Man darf gespannt sein, ob auch der am Mittwoch nicht rechtskräftig zu lebenslanger Haft verurteilte Hikmatullah Stanekzai beim Höchstgericht Verständnis findet und auf Richter trifft, die zwischen seiner grausamen Tat und dem Täter unterscheiden. Der laut anthropologischen Gutachten zur Tatzeit 21 Jahre und drei Monate alte Afghane hatte seine jüngere Schwester mit 28 Messerstichen ermordet, weil sie angeblich die Familienehre beschmutzt hatte. Sie wollte sich dem despotischen Vater nicht unterordnen und kein Kopftuch tragen.

Der vorsitzende Richter begründete das Urteil damit, für diese „in einem verschrobenen Ehrgefühl wurzelnden Tat“ könne es nur die Höchststrafe geben. Aber ist das gerecht? Wer dem Burschen das verschrobene Weltbild eingeimpft hatte, wurde nämlich nicht berücksichtigt.

Abstimmung

Wie werden in Geschworenenprozessen die Strafen überhaupt ausgemessen? Nachdem die acht Laienrichter allein über die Schuld und das Delikt entschieden haben, stimmen sie gemeinsam mit den drei Berufsrichtern über die Strafhöhe ab. Der Vorsitzende erklärt den Strafrahmen und zählt die Milderungs- und Erschwernisgründe auf. Erstere waren bei Hikmatullah Stanekzai reichlich vorhanden, wurden aber offenbar kaum gewürdigt: Es trennen ihn bloß drei Monate von der Kategorie „junger Erwachsener“, bei denen die Höchststrafe auf 15 Jahre begrenzt ist. Er hat sich nach dem Mord freiwillig gestellt und war geständig. Die Gerichtspsychiaterin attestiert ihm eine verminderte intellektuelle Begabung. Der Vater kann zumindest moralisch als Anstifter gelten, auch wenn strafrechtlich nichts zu finden war.

„Die Strafe ist eigentlich die bewusste Zufügung eines Übels gegenüber dem Straftäter“, sagte Ratz als OGH-Präsident in einem Interview mit der Presse. Rache und Vergeltung dürfen aber in unserem Rechtssystem schon lange keine Rolle mehr spielen.

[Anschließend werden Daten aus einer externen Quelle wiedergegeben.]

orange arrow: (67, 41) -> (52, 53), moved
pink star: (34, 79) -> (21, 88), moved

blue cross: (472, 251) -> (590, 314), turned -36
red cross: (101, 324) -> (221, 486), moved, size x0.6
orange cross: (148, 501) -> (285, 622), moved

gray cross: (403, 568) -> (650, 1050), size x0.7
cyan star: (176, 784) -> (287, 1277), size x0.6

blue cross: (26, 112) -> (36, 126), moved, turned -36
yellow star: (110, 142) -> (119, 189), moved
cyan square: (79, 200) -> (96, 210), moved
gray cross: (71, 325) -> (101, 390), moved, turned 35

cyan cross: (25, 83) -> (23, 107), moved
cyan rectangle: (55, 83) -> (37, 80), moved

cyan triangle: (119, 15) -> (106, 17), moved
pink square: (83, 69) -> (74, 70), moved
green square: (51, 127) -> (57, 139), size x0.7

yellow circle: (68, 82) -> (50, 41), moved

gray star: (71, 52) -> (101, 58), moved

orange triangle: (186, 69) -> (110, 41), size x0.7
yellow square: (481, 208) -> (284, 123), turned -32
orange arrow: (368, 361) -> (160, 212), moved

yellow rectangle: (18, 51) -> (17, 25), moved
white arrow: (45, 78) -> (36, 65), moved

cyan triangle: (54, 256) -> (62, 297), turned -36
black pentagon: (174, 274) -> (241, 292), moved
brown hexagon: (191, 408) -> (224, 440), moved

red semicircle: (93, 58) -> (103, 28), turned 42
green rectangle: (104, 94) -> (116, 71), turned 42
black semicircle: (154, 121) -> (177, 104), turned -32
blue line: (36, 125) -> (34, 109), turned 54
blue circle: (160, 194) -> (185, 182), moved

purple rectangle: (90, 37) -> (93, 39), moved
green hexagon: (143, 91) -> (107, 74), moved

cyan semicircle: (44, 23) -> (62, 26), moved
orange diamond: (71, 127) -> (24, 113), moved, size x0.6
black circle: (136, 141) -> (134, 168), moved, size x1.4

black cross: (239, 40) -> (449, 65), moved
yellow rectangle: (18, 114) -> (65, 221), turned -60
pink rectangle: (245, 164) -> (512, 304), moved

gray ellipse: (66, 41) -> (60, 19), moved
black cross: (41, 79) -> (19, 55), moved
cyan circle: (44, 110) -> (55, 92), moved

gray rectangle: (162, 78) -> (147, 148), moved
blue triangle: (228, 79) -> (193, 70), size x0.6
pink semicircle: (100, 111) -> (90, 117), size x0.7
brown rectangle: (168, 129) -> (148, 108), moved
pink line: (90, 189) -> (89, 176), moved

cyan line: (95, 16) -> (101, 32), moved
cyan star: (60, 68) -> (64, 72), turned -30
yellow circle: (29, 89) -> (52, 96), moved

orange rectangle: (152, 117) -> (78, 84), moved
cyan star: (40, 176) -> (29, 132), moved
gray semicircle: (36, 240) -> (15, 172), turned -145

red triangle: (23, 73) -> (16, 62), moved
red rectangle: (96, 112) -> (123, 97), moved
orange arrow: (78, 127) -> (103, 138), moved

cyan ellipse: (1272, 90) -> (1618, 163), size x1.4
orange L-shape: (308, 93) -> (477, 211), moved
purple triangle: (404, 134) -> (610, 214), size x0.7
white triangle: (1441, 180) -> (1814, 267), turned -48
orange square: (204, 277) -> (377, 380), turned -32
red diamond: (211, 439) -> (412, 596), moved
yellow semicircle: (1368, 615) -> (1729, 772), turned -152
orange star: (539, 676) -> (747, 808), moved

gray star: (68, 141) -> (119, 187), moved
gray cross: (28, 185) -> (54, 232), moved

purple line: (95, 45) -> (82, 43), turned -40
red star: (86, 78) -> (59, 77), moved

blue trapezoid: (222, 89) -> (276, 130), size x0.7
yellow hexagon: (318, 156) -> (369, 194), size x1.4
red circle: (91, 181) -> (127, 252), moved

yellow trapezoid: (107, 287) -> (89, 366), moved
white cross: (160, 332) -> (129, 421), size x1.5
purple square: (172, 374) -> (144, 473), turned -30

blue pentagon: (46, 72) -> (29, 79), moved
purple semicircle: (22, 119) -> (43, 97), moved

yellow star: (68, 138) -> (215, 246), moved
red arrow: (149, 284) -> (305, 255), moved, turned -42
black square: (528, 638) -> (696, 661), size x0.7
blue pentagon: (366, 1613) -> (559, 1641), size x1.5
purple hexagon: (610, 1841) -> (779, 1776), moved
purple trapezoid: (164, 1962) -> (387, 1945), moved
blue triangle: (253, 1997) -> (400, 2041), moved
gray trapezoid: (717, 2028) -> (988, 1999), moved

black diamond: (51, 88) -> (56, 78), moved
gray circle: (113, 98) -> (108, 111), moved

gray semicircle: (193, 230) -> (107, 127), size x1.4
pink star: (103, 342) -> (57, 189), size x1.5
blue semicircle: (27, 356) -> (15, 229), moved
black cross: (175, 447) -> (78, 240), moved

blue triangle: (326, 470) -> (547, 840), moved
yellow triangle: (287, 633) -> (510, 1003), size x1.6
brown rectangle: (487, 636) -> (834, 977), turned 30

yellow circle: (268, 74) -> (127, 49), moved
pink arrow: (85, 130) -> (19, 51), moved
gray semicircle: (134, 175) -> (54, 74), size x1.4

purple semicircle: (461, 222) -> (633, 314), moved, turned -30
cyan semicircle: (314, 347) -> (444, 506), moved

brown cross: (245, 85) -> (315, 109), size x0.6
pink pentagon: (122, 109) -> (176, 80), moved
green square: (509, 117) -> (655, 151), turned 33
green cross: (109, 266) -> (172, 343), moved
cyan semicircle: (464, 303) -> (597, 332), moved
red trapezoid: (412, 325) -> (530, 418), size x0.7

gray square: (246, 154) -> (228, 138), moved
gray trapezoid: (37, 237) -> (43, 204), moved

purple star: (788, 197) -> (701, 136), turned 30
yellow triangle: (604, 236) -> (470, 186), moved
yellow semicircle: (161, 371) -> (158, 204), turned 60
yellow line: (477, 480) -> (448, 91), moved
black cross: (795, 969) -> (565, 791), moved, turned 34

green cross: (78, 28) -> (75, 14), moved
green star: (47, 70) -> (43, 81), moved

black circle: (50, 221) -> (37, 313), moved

Neben der Abschreckung für den speziellen Täter (nämlich davor, weitere Delikte zu begehen) und anderen potenziellen Tätern muss die Resozialisierung im Vordergrund stehen. Der Strafrechtsprofessor Christian Grafl hat in einem KURIER-Interview eine „spürbare Reaktion, die es ermöglicht, dass sich der Täter mit dem Unrecht seiner Tat auseinandersetzen kann“, für sinnvoll erachtet.

Kehrtwendung

„Gerade bei so einem jungen Menschen muss man jetzt Dranbleiben und versuchen, eine mögliche Kehrtwendung einzuleiten“, sagt Andreas Zembaty vom Bewährungshilfe-Verein Neustart. Soll heißen: Ihn herausholen aus den vom Elternhaus und der Community geprägten „verschrobenen Ehrgefühl“. Nur lange Einsperren führt dazu, „dass er sich als Opfer sieht, wenn er irgendwann heraus kommt“ (Zembaty). Für Eckart Ratz ist das Finden der richtigen Strafe fast ein künstlerischer Akt. Mehr Einblick geben wollen die Strafrichter im September bei einem „Prozessspiel“ im Grauen Haus in Wien.

Prozessspiel

Bei einem im September am Wolfgangsee stattfindenden Seminar der Fachgruppe Strafrecht der Richtervereinigung, an dem Journalisten als Beobachter teilnehmen, soll darüber diskutiert werden, wie Strafen ausgemessen werden. Diese Prozedur liegt ständig im Spannungsfeld zwischen Rechtspolitik (etwa die zuletzt wieder erhobene Forderung nach höheren Strafrahmen für bestimmte Delikte) und Gerechtigkeit. Bei einem „Prozessspiel“ über einen fiktiven Straffall im Wiener Landesgericht soll davor gezeigt werden, wie die Richter innerhalb eines vorgegebenen Strafrahmens zu ihrem Urteil kommen.